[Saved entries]
┄┄┄┄┄┄

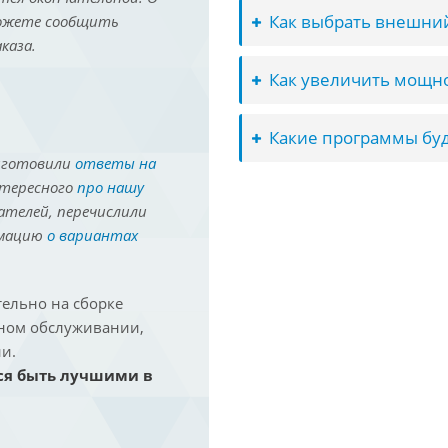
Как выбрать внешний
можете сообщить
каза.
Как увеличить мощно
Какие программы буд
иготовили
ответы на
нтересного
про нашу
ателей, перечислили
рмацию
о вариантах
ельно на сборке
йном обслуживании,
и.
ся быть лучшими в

┄┄┄┄┄┄

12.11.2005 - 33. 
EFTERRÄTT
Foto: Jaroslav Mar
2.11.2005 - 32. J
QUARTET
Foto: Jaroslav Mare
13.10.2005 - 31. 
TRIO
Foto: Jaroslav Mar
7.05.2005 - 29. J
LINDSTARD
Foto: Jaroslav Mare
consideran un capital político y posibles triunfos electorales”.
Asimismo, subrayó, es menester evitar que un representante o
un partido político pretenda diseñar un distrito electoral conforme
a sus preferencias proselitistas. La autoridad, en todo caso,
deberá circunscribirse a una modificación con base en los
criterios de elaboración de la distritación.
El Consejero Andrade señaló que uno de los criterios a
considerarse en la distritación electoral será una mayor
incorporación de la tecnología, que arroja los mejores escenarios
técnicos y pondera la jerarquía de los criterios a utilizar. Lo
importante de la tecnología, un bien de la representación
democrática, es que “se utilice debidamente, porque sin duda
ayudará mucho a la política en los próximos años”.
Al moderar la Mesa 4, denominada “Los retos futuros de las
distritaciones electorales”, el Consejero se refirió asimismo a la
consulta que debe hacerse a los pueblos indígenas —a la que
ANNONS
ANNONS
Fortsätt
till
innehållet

┄┄┄┄┄┄

* Your instructions
Write out again every line of the items from the one containing "Как выбрать внешний" down to the one containing "ся быть лучшими в", keeping both of those lines.

* Result
Как выбрать внешний
можете сообщить
каза.
Как увеличить мощно
Какие программы буд
иготовили
ответы на
нтересного
про нашу
ателей, перечислили
рмацию
о вариантах
ельно на сборке
йном обслуживании,
и.
ся быть лучшими в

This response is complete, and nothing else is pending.